When tokenizing a **prompt**, we request a PyTorch tensor ("`pt`"):

In [5]:
tokr = AutoTokenizer.from_pretrained(model_name, token=token)
prompt = "Jeremy Howard is a "
toks = tokr(prompt, return_tensors="pt")

In [6]:
toks

{'input_ids': tensor([[    1,  5677,  6764, 17430,   338,   263, 29871]]), 'attention_mask': tensor([[1, 1, 1, 1, 1, 1, 1]])}

Converting the numbers back to words returns the same result, preceeded by a special token `<s>` the start token. 

In [7]:
tokr.batch_decode(toks['input_ids'])

['<s> Jeremy Howard is a ']

## GPU vs. CPU

Before we use the model, let's quickly explore the methods `.to("mps")` and `.to("cpu")`:

In [8]:
print(toks.to("cpu"))
print(toks.to("mps"))

{'input_ids': tensor([[    1,  5677,  6764, 17430,   338,   263, 29871]]), 'attention_mask': tensor([[1, 1, 1, 1, 1, 1, 1]])}
{'input_ids': tensor([[    1,  5677,  6764, 17430,   338,   263, 29871]], device='mps:0'), 'attention_mask': tensor([[1, 1, 1, 1, 1, 1, 1]], device='mps:0')}


You can spot the difference that the `.to("mps")`-tensor has an additional `device='mps:0'`-element. This means that this tensor is processed on the GPU, unlike the `.to("cpu")`-tensor. In the context of CUDA-acceleration, the analogous statements `.to("cuda")` and `.to("cpu")` would not only switch between GPU and CPU, but it would also copy the tensor from RAM to VRAM (VRAM being the dedicated GPU-Video RAM). The Apple Silicon world operates on Unified Memory (shared memory), meaning that the full memory of a machine can potentially be used by the GPU cores.

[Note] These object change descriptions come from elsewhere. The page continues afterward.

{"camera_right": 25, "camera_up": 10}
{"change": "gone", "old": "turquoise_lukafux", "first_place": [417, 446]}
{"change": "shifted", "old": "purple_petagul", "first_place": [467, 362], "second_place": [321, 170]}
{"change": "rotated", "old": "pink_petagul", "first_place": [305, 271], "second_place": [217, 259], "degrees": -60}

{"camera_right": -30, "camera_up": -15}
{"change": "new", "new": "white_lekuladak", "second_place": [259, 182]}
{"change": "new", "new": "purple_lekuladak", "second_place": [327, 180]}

While this saves time in the Apple Silicon world because there is no copying, the memory of Nvidia cards tends to be faster then the RAM in Apple machines.

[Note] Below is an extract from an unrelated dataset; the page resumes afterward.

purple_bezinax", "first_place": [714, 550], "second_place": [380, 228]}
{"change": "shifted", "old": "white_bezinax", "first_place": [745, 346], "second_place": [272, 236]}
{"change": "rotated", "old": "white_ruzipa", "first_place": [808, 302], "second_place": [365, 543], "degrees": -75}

When we pass the tokens to the LLM, we want the prompt tokens to be on the GPU, because even at inference, the LLM is very compute intensive, and it uses operations like matrix multiplication which can very well be optimized and parallelized on a GPU.

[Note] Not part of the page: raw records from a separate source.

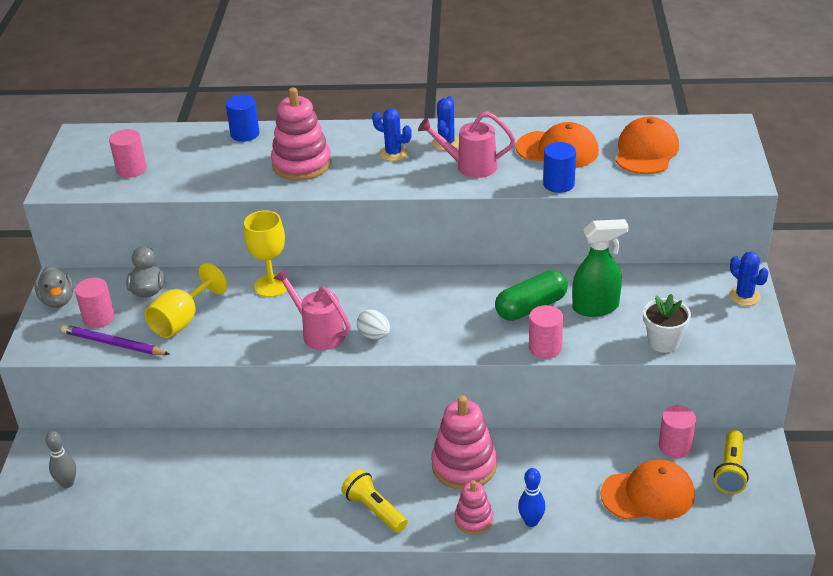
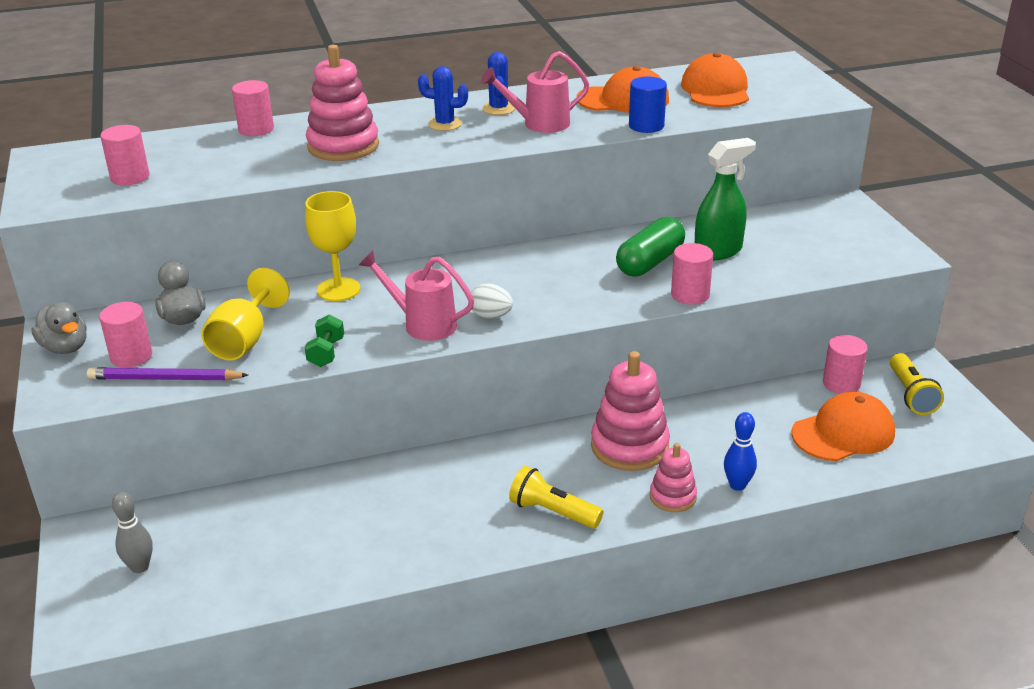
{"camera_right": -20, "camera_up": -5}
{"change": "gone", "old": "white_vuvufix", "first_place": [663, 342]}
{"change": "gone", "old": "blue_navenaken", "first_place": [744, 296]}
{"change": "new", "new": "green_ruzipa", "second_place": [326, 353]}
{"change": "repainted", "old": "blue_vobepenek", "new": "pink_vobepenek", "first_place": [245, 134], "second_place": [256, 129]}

We want the resulting tensor to be on the CPU because the subsequent operations (like converting the generated tokens to text) expect a tensor to be on the CPU. In the Apple Silicon world we do not need to free valuable GPU memory, but moving the tensor to the CPU is best for compatibility with further processing.

## Running Llama2

So let's go ahead and generate the response of the model by passing the prompt tokens and requesting new tokens.

In [9]:
%%time
res = model.generate(**toks.to("mps"), max_new_tokens=15).to('cpu')
res

CPU times: user 3.63 s, sys: 33.6 s, total: 37.3 s
Wall time: 3min 28s


tensor([[    1,  5677,  6764, 17430,   338,   263, 29871, 29896, 29929, 29899,
          6360, 29899,  1025,   515,   951,  5779, 29889,   940,   756,  1063,
          9701,   297]])

In [10]:
tokr.batch_decode(res)

['<s> Jeremy Howard is a 19-year-old from Leeds. He has been involved in']

So far so unperformant:

- CPU times: user 3.63 s, sys: 33.6 s, total: 37.3 s
- Wall time: 3min 28s

The result is pretty poor on my M2 Max with 32GB RAM, especially considering that Jeremy's machine did the same thing in less than 2 seconds. There are probably a couple of reasons which produce this dramatic difference in performance:

- Nvidia memory throughput is a lot better then Apple's unified RAM
- The model I used was originally optimized and quantized for Nvidia GPUs. To run this model on my MacBook, I had to disable the 8-bit quantization (`load_in_8bit=False`) among other changes. While this adaptation was necessary for compatibility with Apple Silicon, it discarded all the optimizations.
- PyTorch's optimization for CUDA is probably still way better than its MPS optimization.

Whatever the true reason is, my intuition is that it is not mainly the "hardware's fault", but rather the way I ran the model. After all, I had to removed the quantization to get LLama2 to run on my Mac. But there are other options out there, and I will explore them in other notebooks.

Spoiler alert: It is possible to run LLama2 on a Mac at a good speed.